1. Tilted Arc, Richard Serra, 1981
Photo: Wikipedia
Tilted Arc was a huge sculpture made of raw steel, 120-feet long and 12-feet high, that was installed in Lower Manhattan’s Federal Plaza from 1981 to 1989. It was created by Richard Serra, one of America’s greatest living sculptors, known for his monolithic metal works. Tilted Arc was New York’s public Serra. But people who worked at Federal Plaza complained that the sculpture was inconvenient, forcing them to walk around it. Which Serra said was the point: “The viewer becomes aware of himself and of his movement through the plaza. As he moves, the sculpture changes,” he said at the time. “Step by step the perception not only of the sculpture but of the entire environment changes.” But the whiners were eventually victorious, and the sculpture was chopped up and scrapped in 1989. “I don’t think it is the function of art to be pleasing,” Serra said. “Art is not democratic. It is not for the people.” Serra is hardcore, and this quote sort of sums up what this bill could remove: challenging, provocative art that forces people to think.
2. Civic Virtue, Frederick MacMonnies, 1922
Photo: Peter Roan
Civic Virtue has been controversial since it was unveiled at City Hall almost a century ago. It depicts a warrior, representing moral government, standing on two women, meant to represent vice and corruption. Even in 1922, this was problematic. It’s since been shuttled to Queens Borough Hall and Greenwood Cemetery, where it currently lives. Disgraced Congressman Anthony Weiner once suggested the city sell it on Craigslist.

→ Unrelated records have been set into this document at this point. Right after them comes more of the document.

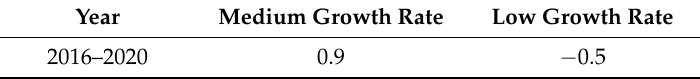
Table 5. Resident population growth rates of Beijing form 2016 to 2020 (%).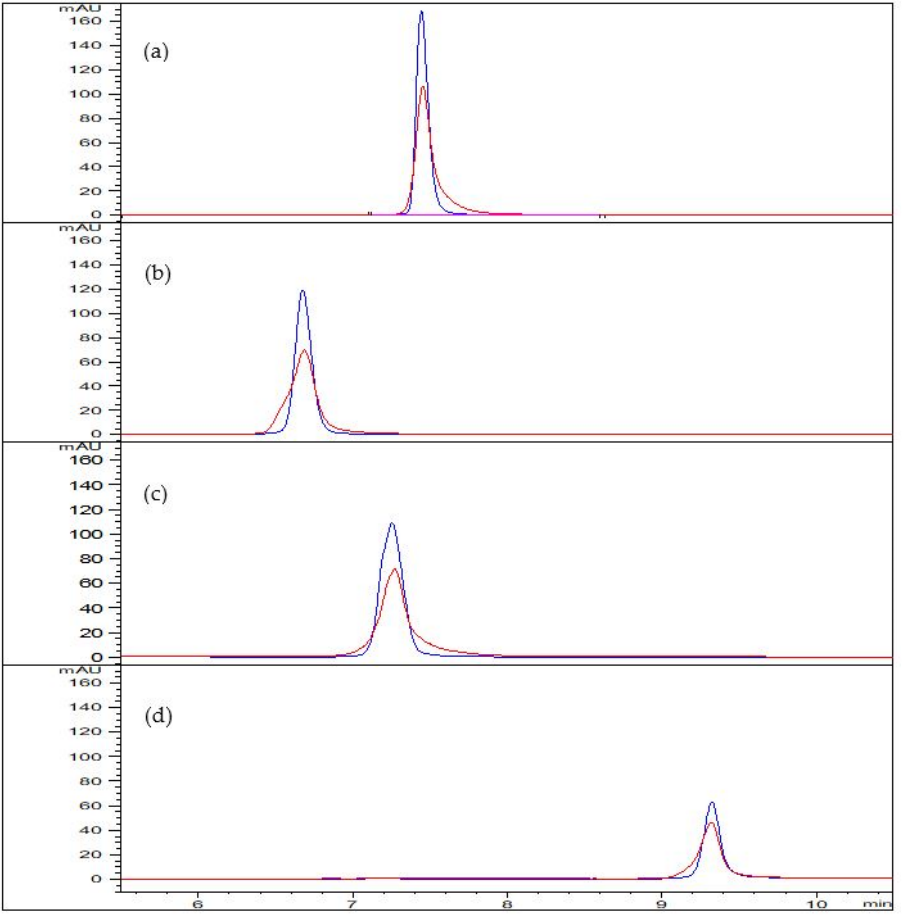
Figure A4. Comparison of optimized RP-HPLC methods on selected columns: ( a ) BioZen™ Intact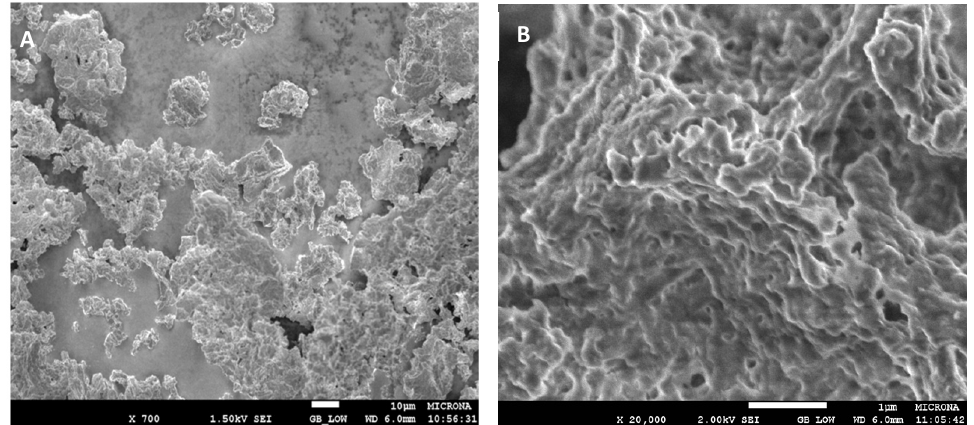
Figure 7. SEM Image of LipMatCCR11-CLEAs. ( A ) Magnification: 700×. ( B ) Magnification: 20,000×.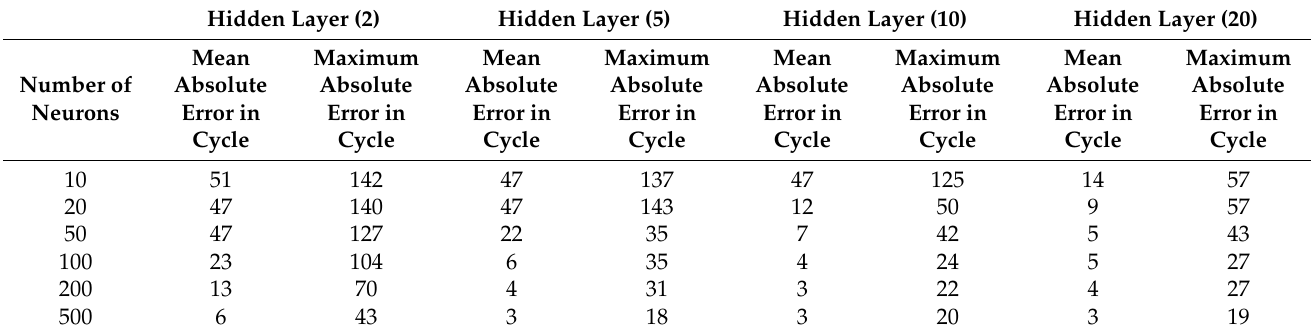
Table 9. Comparison results of FEM and ANN models on 1296 training datasets.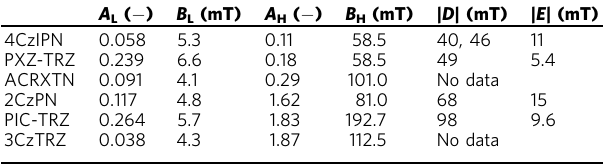
Table 1 Fitting parameters of magneto-electroluminescence under constant current of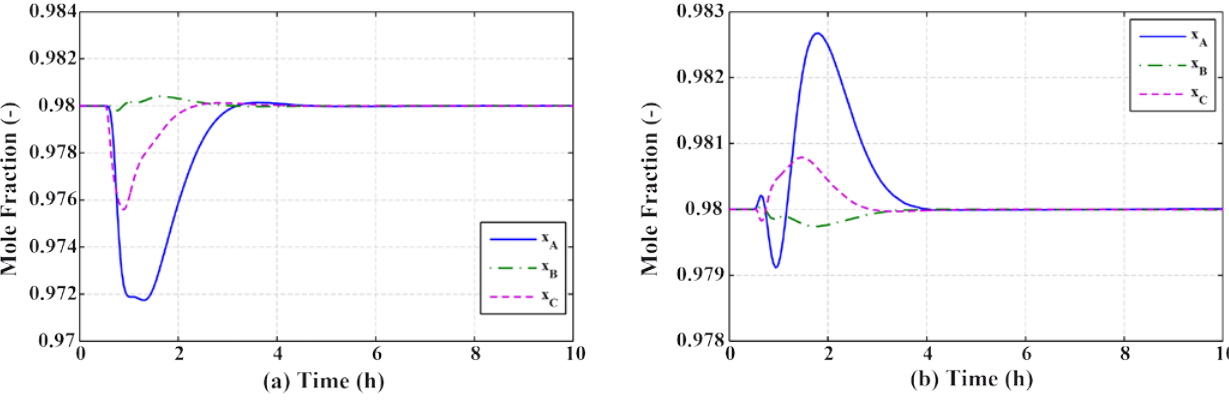
in the feed composition. 𝑥 𝐴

3. Crack Is Wack, Keith Haring, 1986
Photo: Stan Weichers
New York City’s most famous mural began as an unsanctioned piece. Haring was even arrested the day he painted it. It was painted over, but then Haring was allowed to put it back up. It became the symbol of the crack epidemic that gripped the country in the 1980s and one of the most beloved and iconic pieces of public art in the world. This bill would have left it painted over, because somebody would have objected to having to contemplate crack while cruising down the FDR.

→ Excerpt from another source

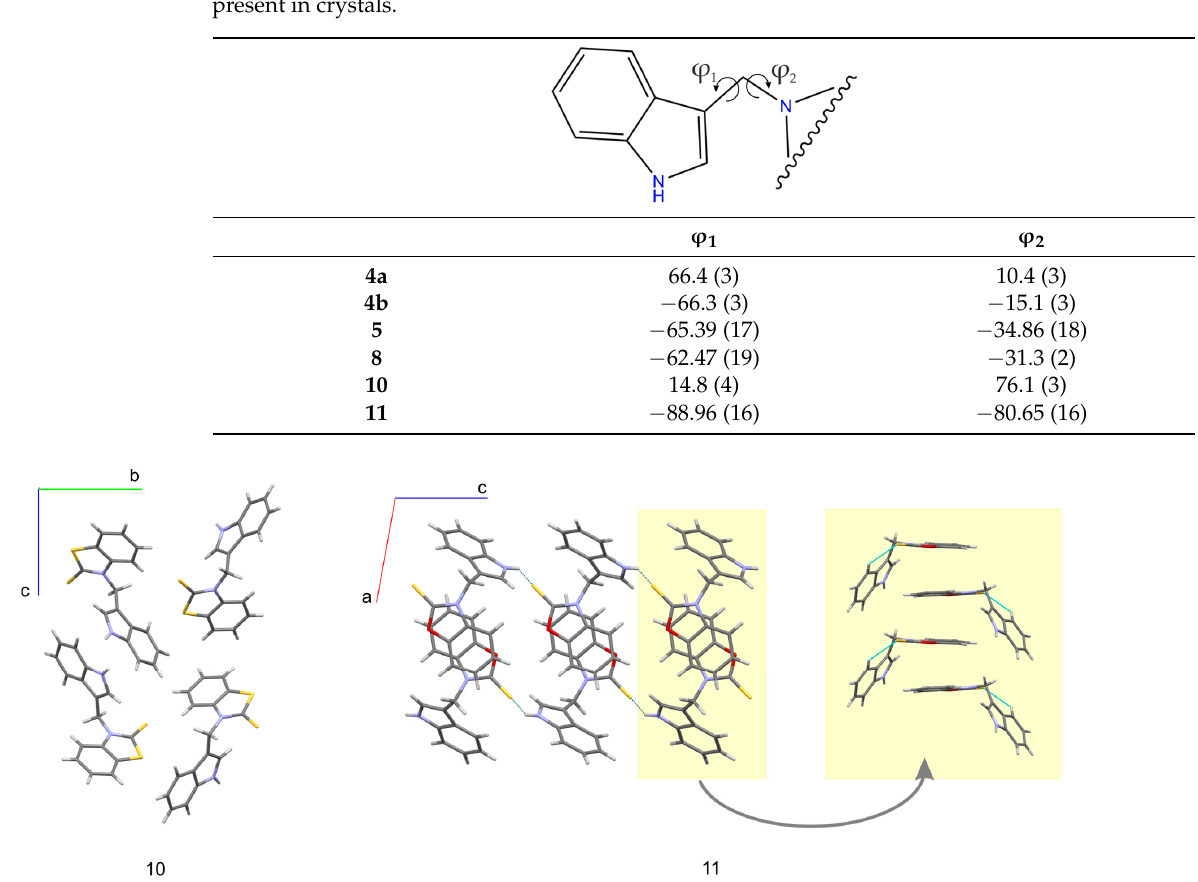
Figure 4. Effect of chalcogen exchange on the solid-state structures of 10 (view along [100]) and 11 (view along [010]). Table 2. Hydrogen bond parameters.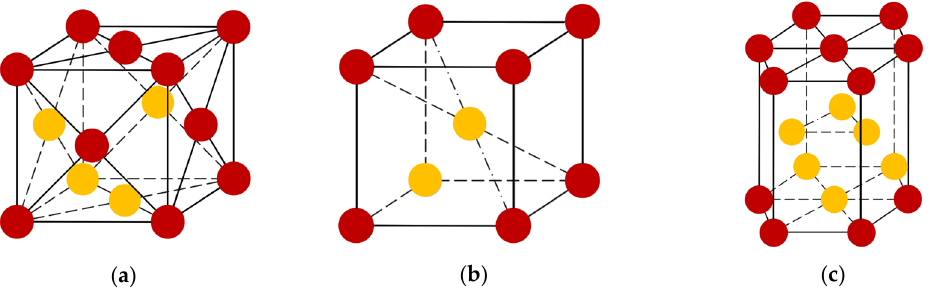
Figure 1. Crystal phase of Fe-SMA [32]: ( a ) γ -austenite (fcc), ( b ) α ′ -martensite (bct), ( c ) ε -martensite (hcp). Fe-SMA is divided into two different groups based on material properties [36]. The first group of Fe-SMA is thermoelastic martensite alloys, including Fe-Pt [37], Fe-Pd [38,39], and Fe-Ni-Co [40,41], whose typical characteristics are similar to NiTi-SMA. The martensite transformation is the crystal lattice changes between fcc ( γ -austenite) and bct ( α ′ -martensite). The first group alloys possess the ability of SE (or pseudoelasticity), but with a narrow thermal hysteresis, its SME is limited by temperature when used for structural reinforcement. The sec- ond group of Fe-SMA contains alloys such as Fe-Ni-C [42] and Fe-Mn-Si [43,44]. This group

4. Eat My Fear, David Lynch, 2000
Photo: Troy Tolley
Everyone with a modicum of taste knows David Lynch is a true artistic genius, but according to former Parks Commissioner Henry J. Stern, who banished Lynch’s contribution from 2000’s Cow Parade, he’s basically Charles Manson: “I don’t know whether it’s shock art or schlock art,” he told the Times. “David Lynch should stick to his day job, making movies.” This one actually did get censored, depriving the city of an artist whom even the philistines of Los Angeles love.
5. The Gates, Christo and Jean-Claude, 2005
Photo: DanielCon
The Gates was one of the most ambitious and spectacular public art projects in New York City history. Thousands of tons of steel, over a million square feet of nylon, and 23 miles of Central Park were used in for project the project’s 7,503 gates, which turned the park into an enchanted forest for two weeks. This bill may have turned this project down, because it would have been too expensive and too much of a nuisance for people like Keith Olbermann, who didn’t want to look out his apartment window and see them.